WORK INSTRUCTIONS
Return the stretch of the records from the start through the line containing "page not found**", copying every line precisely.
┌─ DATA FOR THIS EXERCISE
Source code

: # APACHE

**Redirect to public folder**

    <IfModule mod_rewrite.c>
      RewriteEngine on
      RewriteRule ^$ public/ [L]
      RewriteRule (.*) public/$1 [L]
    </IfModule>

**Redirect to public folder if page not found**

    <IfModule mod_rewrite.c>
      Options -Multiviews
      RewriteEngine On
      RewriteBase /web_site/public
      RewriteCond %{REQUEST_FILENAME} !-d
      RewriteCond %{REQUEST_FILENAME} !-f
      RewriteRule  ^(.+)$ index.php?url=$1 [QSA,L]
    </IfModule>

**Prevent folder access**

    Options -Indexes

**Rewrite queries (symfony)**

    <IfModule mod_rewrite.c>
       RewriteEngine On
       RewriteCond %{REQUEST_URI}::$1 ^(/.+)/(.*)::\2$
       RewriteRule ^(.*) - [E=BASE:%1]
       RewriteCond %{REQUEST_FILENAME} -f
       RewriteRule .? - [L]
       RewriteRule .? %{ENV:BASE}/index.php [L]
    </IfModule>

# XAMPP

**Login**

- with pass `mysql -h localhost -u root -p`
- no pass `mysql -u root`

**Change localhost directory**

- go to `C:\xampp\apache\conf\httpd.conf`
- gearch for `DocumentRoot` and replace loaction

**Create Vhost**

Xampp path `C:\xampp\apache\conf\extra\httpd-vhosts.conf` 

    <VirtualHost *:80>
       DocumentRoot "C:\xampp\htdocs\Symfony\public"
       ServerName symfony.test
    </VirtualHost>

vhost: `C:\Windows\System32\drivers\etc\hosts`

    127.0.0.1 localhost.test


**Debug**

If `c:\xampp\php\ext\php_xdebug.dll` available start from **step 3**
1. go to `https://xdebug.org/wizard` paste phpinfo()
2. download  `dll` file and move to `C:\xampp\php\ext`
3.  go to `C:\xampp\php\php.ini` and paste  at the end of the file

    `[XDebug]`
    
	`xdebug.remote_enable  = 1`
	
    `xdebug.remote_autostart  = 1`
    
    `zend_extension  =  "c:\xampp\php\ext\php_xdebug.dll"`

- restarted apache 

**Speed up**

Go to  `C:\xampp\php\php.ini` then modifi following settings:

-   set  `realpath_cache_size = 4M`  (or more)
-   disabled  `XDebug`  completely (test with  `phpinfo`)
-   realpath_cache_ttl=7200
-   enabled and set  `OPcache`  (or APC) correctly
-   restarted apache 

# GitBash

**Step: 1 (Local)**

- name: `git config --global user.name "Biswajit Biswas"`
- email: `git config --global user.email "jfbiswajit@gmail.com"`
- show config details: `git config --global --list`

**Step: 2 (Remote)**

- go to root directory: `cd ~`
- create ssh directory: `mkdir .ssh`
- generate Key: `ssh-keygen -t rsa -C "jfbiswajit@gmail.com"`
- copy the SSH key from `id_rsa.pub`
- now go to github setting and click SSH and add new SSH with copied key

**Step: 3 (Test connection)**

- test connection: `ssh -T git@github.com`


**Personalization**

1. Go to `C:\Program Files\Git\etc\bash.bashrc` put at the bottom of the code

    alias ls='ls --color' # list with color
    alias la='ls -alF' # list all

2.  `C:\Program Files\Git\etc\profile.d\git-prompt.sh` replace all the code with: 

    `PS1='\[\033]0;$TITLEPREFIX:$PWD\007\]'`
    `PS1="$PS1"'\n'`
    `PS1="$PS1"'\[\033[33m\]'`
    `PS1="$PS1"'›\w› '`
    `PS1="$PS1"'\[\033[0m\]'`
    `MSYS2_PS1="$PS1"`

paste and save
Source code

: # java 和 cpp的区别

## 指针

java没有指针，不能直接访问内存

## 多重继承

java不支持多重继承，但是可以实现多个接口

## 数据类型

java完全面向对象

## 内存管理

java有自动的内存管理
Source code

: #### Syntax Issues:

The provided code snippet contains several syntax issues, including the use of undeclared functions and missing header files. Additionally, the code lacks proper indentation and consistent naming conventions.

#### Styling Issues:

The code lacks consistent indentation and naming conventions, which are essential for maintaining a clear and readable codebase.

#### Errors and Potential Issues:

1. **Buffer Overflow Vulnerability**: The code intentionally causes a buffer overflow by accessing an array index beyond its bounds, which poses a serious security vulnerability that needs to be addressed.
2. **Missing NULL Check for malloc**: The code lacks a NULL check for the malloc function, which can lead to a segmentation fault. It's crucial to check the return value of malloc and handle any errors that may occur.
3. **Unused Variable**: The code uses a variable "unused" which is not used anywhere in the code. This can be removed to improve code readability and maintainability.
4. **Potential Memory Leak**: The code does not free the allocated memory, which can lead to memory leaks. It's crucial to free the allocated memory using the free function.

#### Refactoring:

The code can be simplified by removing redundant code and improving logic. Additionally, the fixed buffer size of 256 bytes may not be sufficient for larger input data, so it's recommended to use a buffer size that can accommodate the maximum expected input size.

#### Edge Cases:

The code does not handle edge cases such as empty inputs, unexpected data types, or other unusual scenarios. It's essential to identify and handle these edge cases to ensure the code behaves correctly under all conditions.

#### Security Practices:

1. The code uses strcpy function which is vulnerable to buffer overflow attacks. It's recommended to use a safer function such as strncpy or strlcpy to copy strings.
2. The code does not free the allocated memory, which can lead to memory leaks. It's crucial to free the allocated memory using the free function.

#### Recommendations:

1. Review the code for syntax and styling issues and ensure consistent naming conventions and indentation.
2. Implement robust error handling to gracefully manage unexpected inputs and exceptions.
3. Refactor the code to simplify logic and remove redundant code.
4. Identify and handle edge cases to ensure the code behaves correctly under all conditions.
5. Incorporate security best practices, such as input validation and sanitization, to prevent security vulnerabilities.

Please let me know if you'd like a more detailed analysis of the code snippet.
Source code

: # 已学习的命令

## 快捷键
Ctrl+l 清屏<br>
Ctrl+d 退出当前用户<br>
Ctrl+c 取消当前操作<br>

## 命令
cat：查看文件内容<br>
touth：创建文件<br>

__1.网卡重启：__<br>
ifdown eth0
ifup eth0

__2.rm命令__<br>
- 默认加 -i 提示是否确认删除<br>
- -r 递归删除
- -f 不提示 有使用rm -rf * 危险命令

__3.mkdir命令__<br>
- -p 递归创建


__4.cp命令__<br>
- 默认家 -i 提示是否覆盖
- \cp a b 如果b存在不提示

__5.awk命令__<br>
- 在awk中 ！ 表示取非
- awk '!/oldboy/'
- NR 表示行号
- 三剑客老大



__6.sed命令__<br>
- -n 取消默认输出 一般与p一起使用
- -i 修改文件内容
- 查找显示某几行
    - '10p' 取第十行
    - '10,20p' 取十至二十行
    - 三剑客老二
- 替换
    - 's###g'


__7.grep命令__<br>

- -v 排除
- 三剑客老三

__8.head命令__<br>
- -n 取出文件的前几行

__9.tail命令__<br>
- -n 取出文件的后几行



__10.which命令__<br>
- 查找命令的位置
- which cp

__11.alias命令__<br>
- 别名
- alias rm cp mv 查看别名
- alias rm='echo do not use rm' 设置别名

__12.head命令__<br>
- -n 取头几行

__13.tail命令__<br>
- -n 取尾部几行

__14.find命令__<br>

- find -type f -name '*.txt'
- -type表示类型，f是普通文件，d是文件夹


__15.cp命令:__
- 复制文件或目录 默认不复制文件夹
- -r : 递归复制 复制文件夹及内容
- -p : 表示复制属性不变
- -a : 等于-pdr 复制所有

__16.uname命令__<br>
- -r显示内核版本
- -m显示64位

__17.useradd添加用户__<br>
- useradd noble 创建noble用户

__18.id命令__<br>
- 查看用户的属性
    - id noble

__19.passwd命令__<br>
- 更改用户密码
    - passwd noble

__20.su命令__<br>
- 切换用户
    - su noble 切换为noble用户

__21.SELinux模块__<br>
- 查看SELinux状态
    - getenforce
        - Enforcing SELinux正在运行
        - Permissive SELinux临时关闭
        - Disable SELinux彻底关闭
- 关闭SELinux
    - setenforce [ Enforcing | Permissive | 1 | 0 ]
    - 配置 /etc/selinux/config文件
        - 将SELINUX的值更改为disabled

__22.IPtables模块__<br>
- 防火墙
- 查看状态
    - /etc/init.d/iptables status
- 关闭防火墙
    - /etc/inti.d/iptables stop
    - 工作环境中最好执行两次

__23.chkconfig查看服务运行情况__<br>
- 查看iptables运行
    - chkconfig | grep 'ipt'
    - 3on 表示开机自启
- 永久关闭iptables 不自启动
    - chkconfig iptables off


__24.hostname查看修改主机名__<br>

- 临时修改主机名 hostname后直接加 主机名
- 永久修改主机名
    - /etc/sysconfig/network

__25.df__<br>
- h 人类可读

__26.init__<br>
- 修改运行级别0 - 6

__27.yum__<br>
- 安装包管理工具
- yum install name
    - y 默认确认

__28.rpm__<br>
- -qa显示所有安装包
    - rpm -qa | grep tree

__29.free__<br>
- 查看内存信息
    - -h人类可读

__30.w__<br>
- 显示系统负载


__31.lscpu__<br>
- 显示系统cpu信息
└─
REPLY TO THE EXERCISE
Source code

: # APACHE

**Redirect to public folder**

    <IfModule mod_rewrite.c>
      RewriteEngine on
      RewriteRule ^$ public/ [L]
      RewriteRule (.*) public/$1 [L]
    </IfModule>

**Redirect to public folder if page not found**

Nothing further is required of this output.